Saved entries
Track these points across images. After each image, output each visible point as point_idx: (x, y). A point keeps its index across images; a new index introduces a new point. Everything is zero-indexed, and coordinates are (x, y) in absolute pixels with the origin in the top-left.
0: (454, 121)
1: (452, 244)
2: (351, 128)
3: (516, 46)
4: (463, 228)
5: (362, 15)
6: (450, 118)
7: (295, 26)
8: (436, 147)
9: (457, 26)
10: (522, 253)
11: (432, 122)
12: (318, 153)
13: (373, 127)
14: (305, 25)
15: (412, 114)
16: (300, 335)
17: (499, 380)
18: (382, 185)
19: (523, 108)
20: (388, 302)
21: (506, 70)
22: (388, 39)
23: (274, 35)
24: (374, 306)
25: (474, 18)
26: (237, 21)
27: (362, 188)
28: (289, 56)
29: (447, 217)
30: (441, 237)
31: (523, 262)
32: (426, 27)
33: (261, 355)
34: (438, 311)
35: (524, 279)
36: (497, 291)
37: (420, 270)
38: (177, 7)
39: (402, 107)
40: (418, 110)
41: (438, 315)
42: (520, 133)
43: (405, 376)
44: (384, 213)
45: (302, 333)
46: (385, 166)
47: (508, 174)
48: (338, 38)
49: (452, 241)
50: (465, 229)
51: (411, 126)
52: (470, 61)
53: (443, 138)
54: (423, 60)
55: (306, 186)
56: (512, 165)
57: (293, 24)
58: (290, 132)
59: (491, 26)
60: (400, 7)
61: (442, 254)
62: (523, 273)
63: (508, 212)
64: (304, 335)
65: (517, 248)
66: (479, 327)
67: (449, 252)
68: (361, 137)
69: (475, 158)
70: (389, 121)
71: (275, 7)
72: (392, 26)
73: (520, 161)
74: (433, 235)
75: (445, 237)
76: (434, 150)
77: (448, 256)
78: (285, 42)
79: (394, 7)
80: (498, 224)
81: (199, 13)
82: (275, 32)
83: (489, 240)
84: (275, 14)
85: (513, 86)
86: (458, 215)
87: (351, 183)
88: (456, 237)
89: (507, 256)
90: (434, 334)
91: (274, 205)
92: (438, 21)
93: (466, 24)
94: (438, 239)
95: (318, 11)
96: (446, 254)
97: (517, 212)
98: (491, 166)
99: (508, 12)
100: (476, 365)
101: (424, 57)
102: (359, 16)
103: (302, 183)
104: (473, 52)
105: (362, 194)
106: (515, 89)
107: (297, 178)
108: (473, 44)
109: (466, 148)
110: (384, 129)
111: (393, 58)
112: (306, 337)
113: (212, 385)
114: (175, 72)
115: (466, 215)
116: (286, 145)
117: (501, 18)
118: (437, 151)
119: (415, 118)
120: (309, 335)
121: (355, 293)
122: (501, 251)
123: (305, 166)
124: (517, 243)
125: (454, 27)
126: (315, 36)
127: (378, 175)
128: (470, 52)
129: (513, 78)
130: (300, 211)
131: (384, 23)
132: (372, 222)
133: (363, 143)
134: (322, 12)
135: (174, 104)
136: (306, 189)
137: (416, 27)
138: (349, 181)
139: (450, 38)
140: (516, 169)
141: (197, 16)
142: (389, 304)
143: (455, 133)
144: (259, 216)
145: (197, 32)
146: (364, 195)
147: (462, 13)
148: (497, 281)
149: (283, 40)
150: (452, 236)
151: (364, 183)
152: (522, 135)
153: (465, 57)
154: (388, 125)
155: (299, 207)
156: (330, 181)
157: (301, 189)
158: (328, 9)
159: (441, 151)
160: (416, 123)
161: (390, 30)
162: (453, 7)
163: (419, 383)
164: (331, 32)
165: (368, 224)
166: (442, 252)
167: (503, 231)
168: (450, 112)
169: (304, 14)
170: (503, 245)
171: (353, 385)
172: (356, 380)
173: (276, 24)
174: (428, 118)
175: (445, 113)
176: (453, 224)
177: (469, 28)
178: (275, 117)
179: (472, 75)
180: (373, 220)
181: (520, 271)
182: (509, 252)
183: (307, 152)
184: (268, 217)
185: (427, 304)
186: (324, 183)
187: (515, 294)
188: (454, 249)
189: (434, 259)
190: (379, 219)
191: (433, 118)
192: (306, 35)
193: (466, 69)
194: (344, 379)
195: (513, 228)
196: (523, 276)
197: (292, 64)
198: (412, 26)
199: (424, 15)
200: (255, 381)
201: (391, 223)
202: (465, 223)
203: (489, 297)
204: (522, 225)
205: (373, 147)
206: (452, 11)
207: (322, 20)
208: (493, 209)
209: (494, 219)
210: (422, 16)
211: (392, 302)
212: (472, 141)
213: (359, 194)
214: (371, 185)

--

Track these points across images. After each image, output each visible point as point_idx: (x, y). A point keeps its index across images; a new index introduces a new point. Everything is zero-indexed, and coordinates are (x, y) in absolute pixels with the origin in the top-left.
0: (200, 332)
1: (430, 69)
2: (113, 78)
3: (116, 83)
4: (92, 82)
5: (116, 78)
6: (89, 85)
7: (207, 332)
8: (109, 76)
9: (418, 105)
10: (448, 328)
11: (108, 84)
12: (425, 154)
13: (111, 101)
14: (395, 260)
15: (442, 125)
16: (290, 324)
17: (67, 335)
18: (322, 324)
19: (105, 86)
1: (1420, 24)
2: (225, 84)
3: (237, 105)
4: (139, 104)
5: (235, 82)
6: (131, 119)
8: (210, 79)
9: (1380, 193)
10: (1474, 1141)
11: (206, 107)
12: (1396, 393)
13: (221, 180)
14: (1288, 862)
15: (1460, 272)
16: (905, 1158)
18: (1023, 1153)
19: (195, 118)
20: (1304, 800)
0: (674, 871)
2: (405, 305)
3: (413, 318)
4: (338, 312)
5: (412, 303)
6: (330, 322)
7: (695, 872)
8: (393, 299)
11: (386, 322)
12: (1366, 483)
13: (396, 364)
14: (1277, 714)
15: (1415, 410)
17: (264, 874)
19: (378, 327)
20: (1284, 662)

---

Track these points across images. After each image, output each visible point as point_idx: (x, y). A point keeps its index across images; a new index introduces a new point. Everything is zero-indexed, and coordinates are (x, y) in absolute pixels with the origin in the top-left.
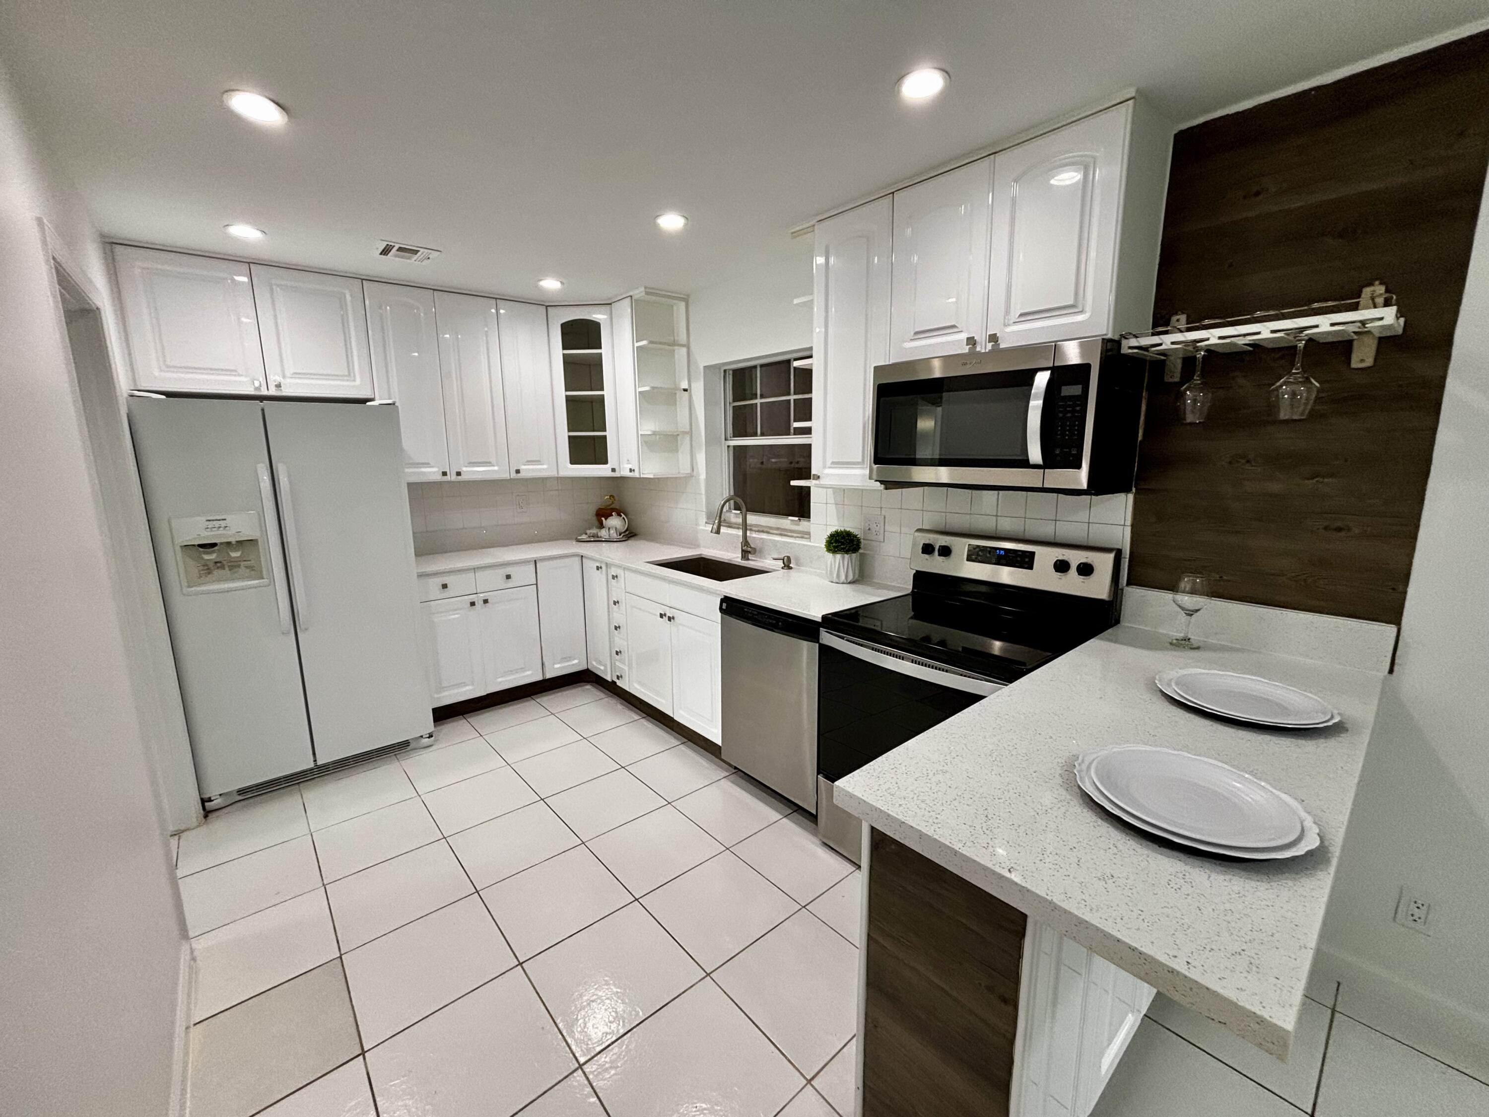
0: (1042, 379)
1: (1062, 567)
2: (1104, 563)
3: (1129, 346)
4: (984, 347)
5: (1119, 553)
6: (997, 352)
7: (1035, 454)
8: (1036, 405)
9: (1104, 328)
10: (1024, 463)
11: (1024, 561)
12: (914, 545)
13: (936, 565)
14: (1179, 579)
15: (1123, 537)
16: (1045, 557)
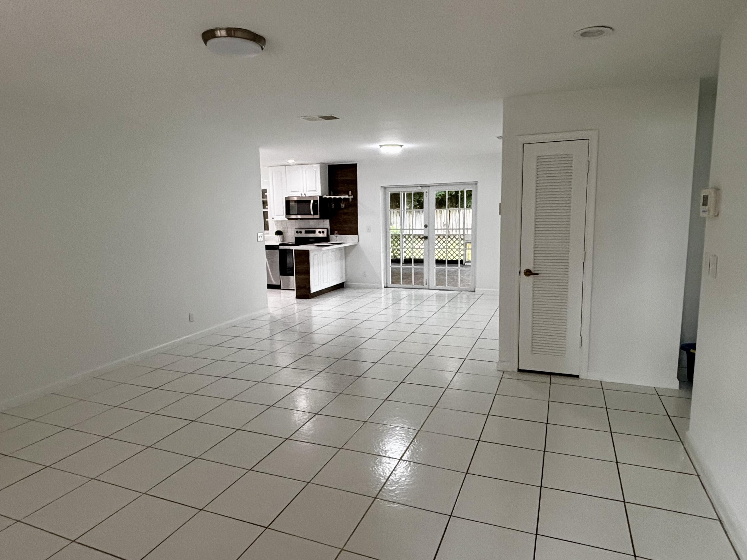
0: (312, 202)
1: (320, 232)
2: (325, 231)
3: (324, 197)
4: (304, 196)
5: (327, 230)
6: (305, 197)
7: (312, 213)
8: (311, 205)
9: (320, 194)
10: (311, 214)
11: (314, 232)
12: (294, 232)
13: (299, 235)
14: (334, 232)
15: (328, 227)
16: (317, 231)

Problem statement
Look above for the line with "159: (441, 151)"; retype exactly that line, every line after it up to the line with "214: (371, 185)", and that line too, nothing else.

Response to the task
159: (441, 151)
160: (416, 123)
161: (390, 30)
162: (453, 7)
163: (419, 383)
164: (331, 32)
165: (368, 224)
166: (442, 252)
167: (503, 231)
168: (450, 112)
169: (304, 14)
170: (503, 245)
171: (353, 385)
172: (356, 380)
173: (276, 24)
174: (428, 118)
175: (445, 113)
176: (453, 224)
177: (469, 28)
178: (275, 117)
179: (472, 75)
180: (373, 220)
181: (520, 271)
182: (509, 252)
183: (307, 152)
184: (268, 217)
185: (427, 304)
186: (324, 183)
187: (515, 294)
188: (454, 249)
189: (434, 259)
190: (379, 219)
191: (433, 118)
192: (306, 35)
193: (466, 69)
194: (344, 379)
195: (513, 228)
196: (523, 276)
197: (292, 64)
198: (412, 26)
199: (424, 15)
200: (255, 381)
201: (391, 223)
202: (465, 223)
203: (489, 297)
204: (522, 225)
205: (373, 147)
206: (452, 11)
207: (322, 20)
208: (493, 209)
209: (494, 219)
210: (422, 16)
211: (392, 302)
212: (472, 141)
213: (359, 194)
214: (371, 185)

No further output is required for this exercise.